Kim Yoonsang, Huang Jidong, Emery Sherry
Health Media Collaboratory, Institute for Health Research and Policy, University of Illinois at Chicago, Chicago, IL, United States.
J Med Internet Res. 2016 Feb 26;18(2):e41. doi: 10.2196/jmir.4738.
Social media have transformed the communications landscape. People increasingly obtain news and health information online and via social media. Social media platforms also serve as novel sources of rich observational data for health research (including infodemiology, infoveillance, and digital disease detection detection). While the number of studies using social data is growing rapidly, very few of these studies transparently outline their methods for collecting, filtering, and reporting those data. Keywords and search filters applied to social data form the lens through which researchers may observe what and how people communicate about a given topic. Without a properly focused lens, research conclusions may be biased or misleading. Standards of reporting data sources and quality are needed so that data scientists and consumers of social media research can evaluate and compare methods and findings across studies.
We aimed to develop and apply a framework of social media data collection and quality assessment and to propose a reporting standard, which researchers and reviewers may use to evaluate and compare the quality of social data across studies.

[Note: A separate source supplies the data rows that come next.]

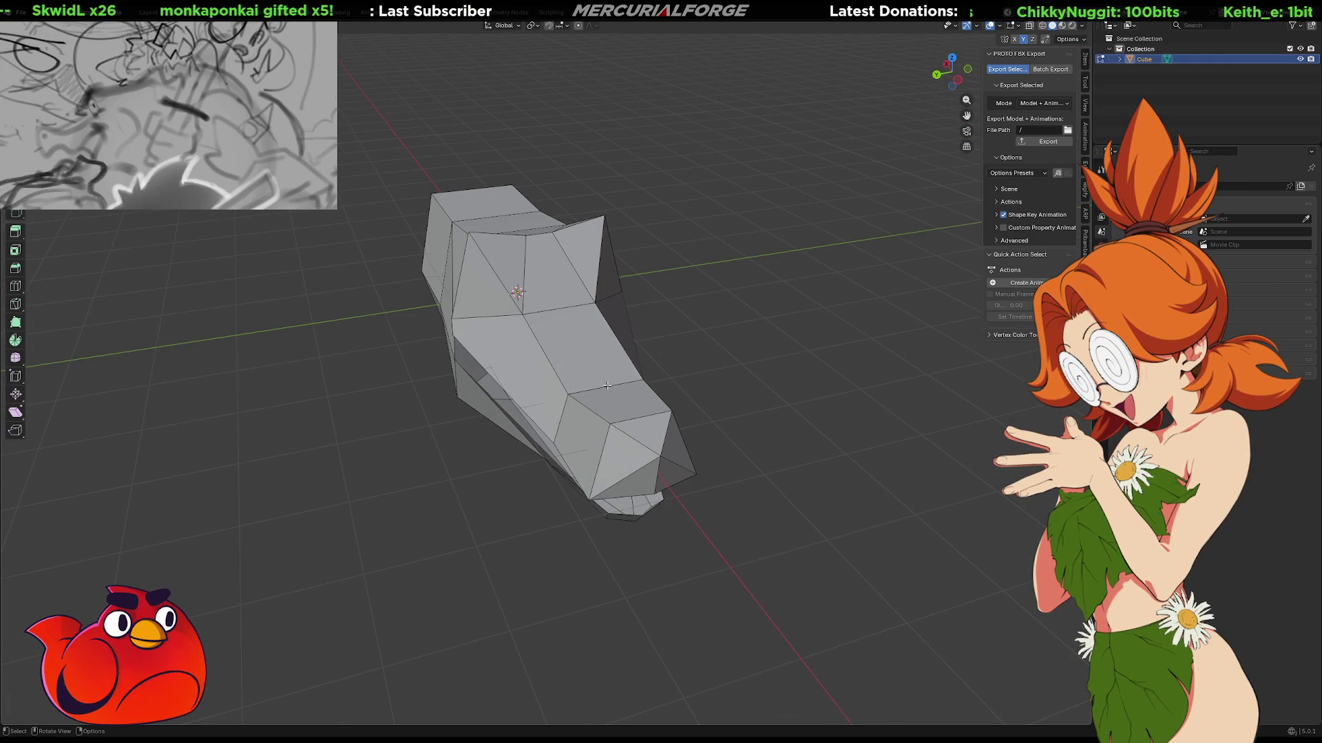
pyautogui.click(608, 384)
pyautogui.click(608, 384)
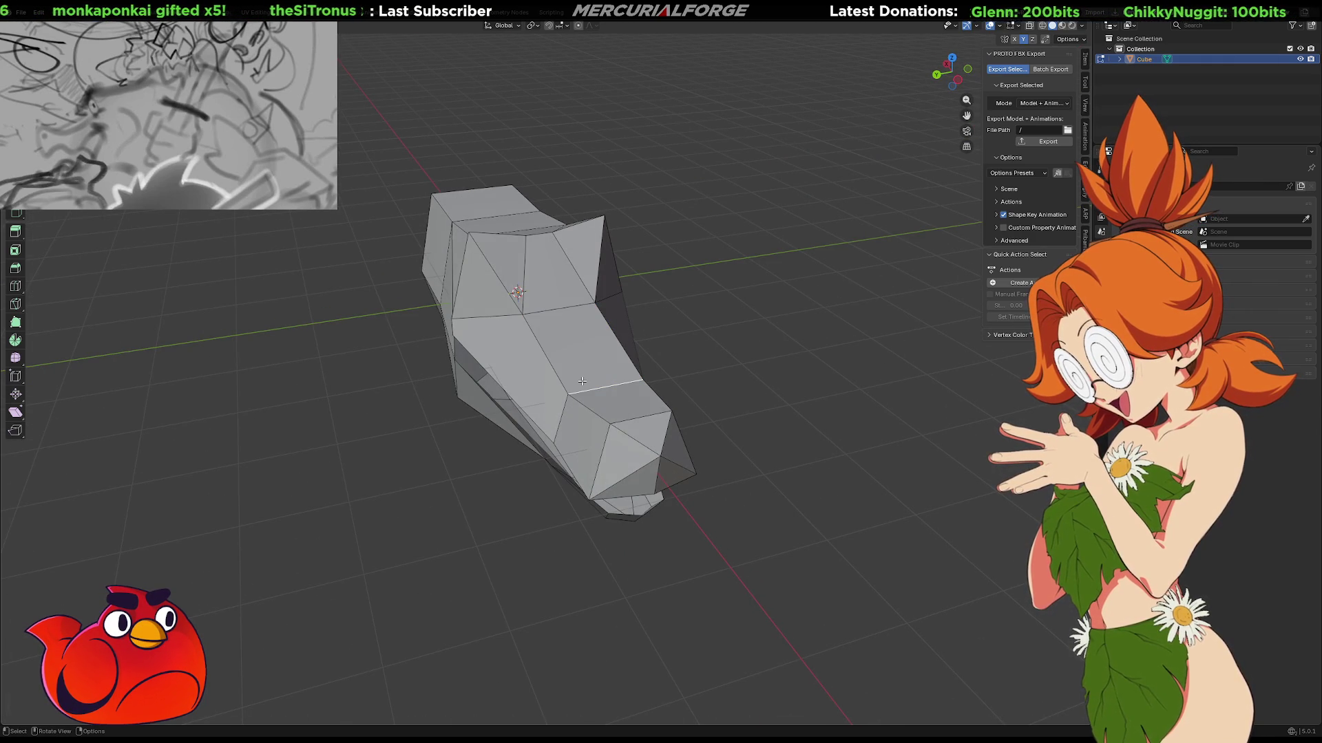
pyautogui.rightClick(582, 381)
pyautogui.moveTo(560, 442)
pyautogui.mouseDown(button='middle')
pyautogui.moveTo(606, 407)
pyautogui.moveTo(723, 392)
pyautogui.moveTo(567, 454)
pyautogui.moveTo(581, 448)
pyautogui.moveTo(562, 497)
pyautogui.moveTo(627, 512)
pyautogui.moveTo(661, 444)
pyautogui.moveTo(805, 463)
pyautogui.moveTo(909, 410)
pyautogui.moveTo(654, 455)
pyautogui.moveTo(776, 452)
pyautogui.moveTo(757, 413)
pyautogui.moveTo(771, 217)
pyautogui.moveTo(761, 311)
pyautogui.moveTo(640, 364)
pyautogui.moveTo(489, 392)
pyautogui.moveTo(531, 431)
pyautogui.mouseUp(button='middle')
pyautogui.scroll(5, 661, 444)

We propose a conceptual framework consisting of three major steps in collecting social media data: develop, apply, and validate search filters. This framework is based on two criteria: retrieval precision (how much of retrieved data is relevant) and retrieval recall (how much of the relevant data is retrieved). We then discuss two conditions that estimation of retrieval precision and recall rely on--accurate human coding and full data collection--and how to calculate these statistics in cases that deviate from the two ideal conditions. We then apply the framework on a real-world example using approximately 4 million tobacco-related tweets collected from the Twitter firehose.

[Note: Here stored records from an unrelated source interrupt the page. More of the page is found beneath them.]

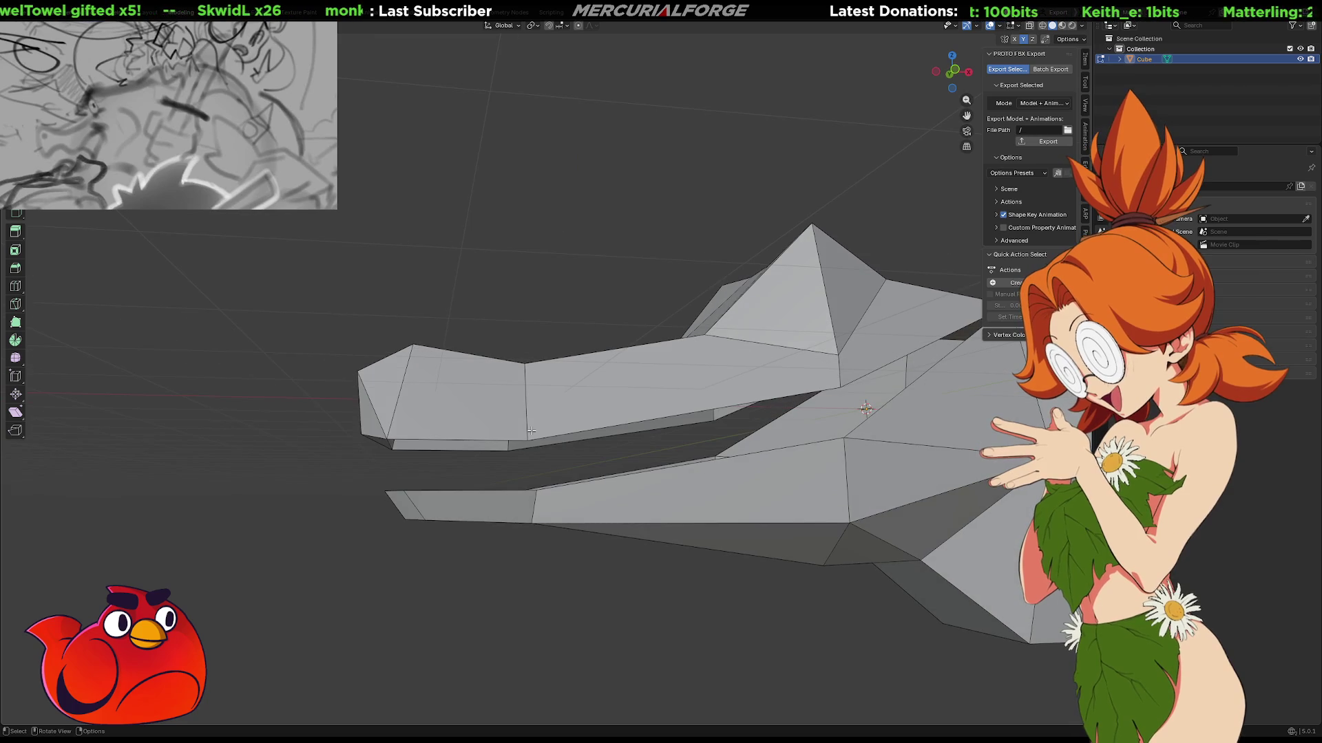
# Select the upper jaw's edge loop and add the lower rim loop to the selection.
pyautogui.press('Tab')
pyautogui.press('Tab')
pyautogui.click(536, 428)
pyautogui.moveTo(536, 432); pyautogui.dragTo(606, 343, button='middle')
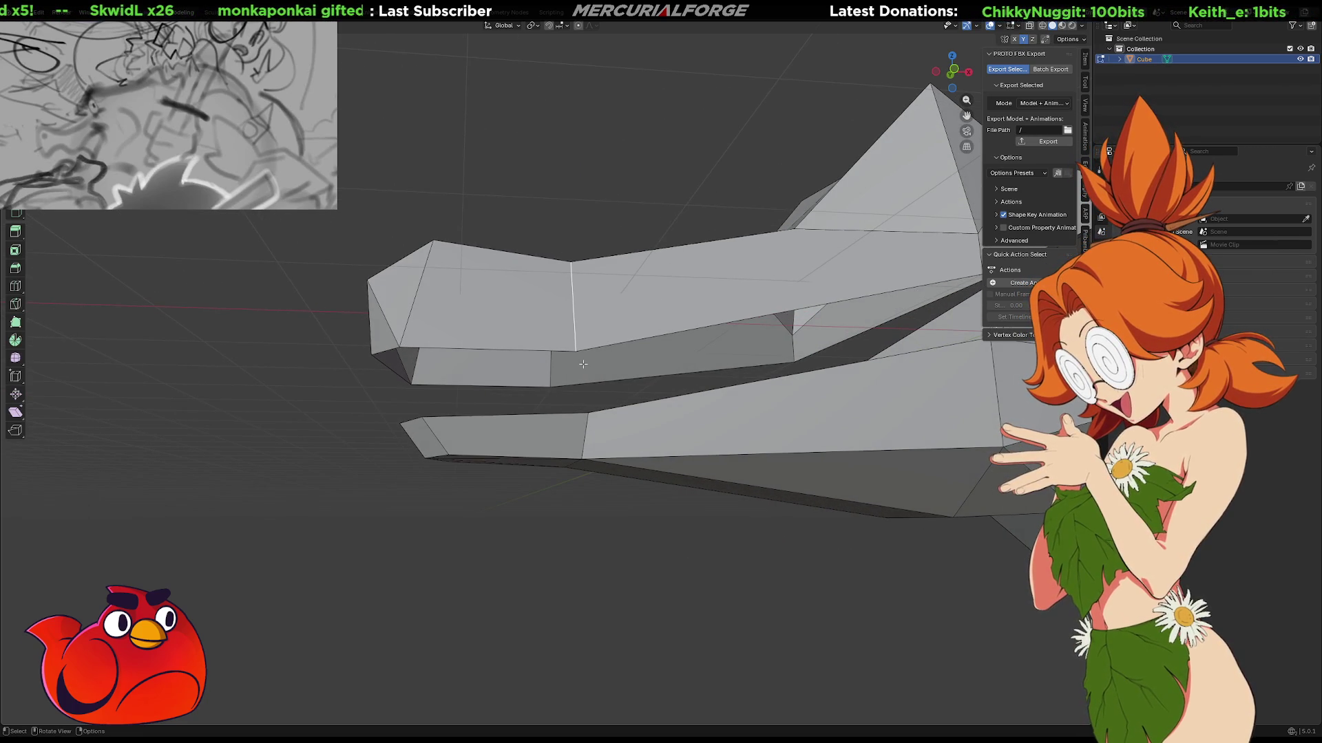
pyautogui.keyDown('alt'); pyautogui.click(583, 364); pyautogui.keyUp('alt')
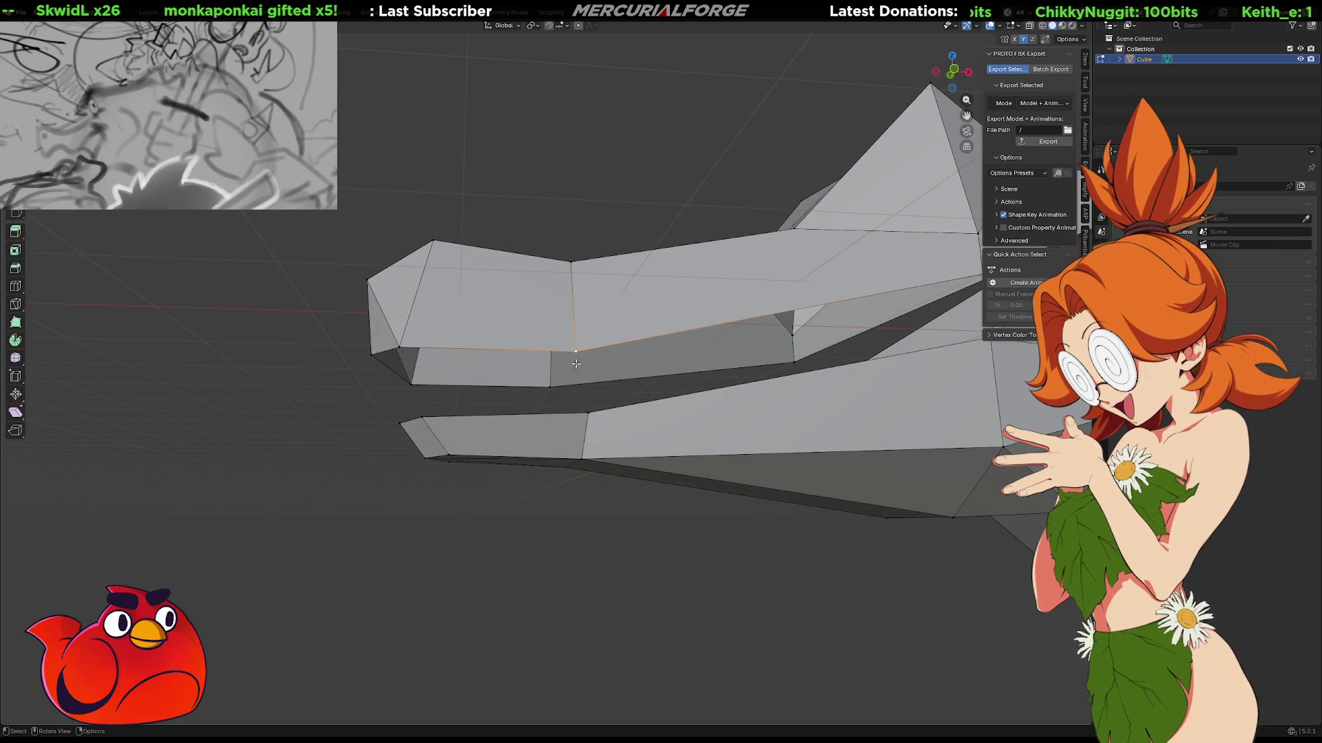
pyautogui.keyDown('alt'); pyautogui.keyDown('shift'); pyautogui.click(550, 388); pyautogui.keyUp('shift'); pyautogui.keyUp('alt')
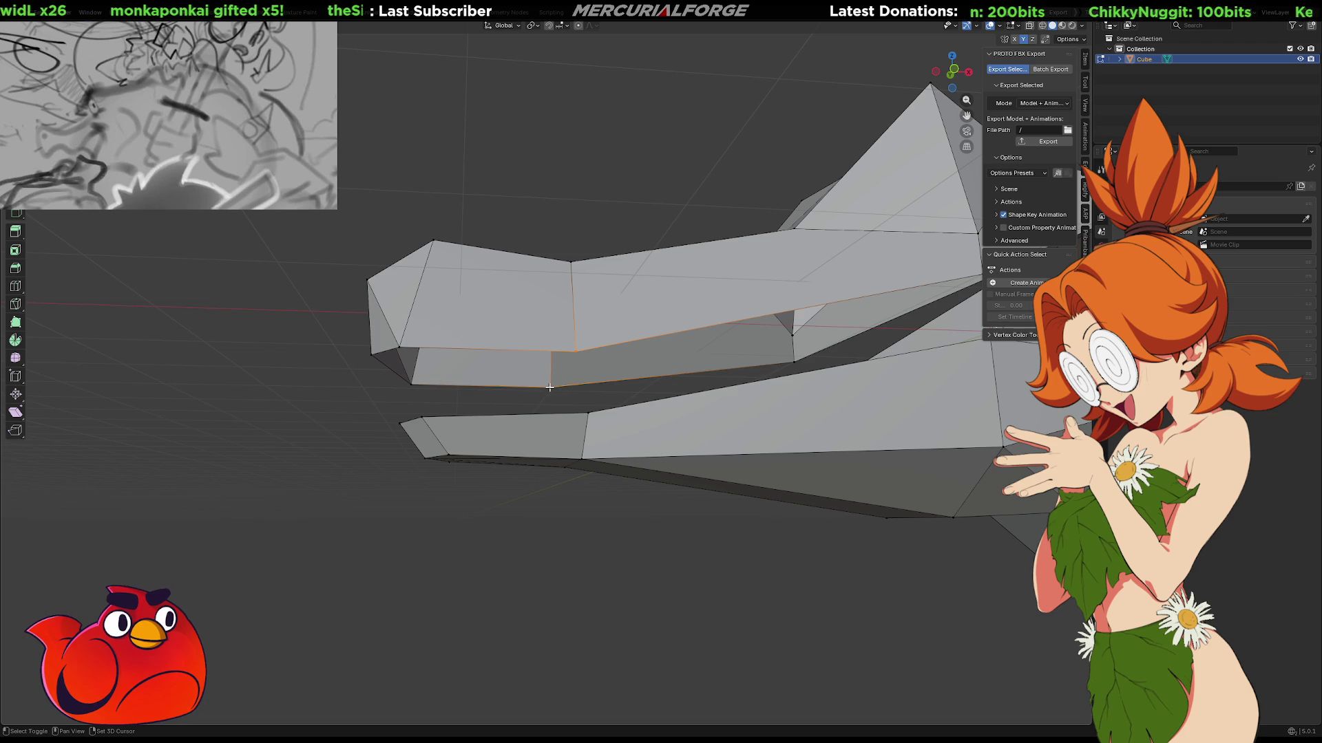
pyautogui.moveTo(550, 388); pyautogui.dragTo(553, 391, button='middle')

We developed and applied a search filter to retrieve e-cigarette-related tweets from the archive based on three keyword categories: devices, brands, and behavior. The search filter retrieved 82,205 e-cigarette-related tweets from the archive and was validated. Retrieval precision was calculated above 95% in all cases. Retrieval recall was 86% assuming ideal conditions (no human coding errors and full data collection), 75% when unretrieved messages could not be archived, 86% assuming no false negative errors by coders, and 93% allowing both false negative and false positive errors by human coders.
This paper sets forth a conceptual framework for the filtering and quality evaluation of social data that addresses several common challenges and moves toward establishing a standard of reporting social data. Researchers should clearly delineate data sources, how data were accessed and collected, and the search filter building process and how retrieval precision and recall were calculated. The proposed framework can be adapted to other public social media platforms.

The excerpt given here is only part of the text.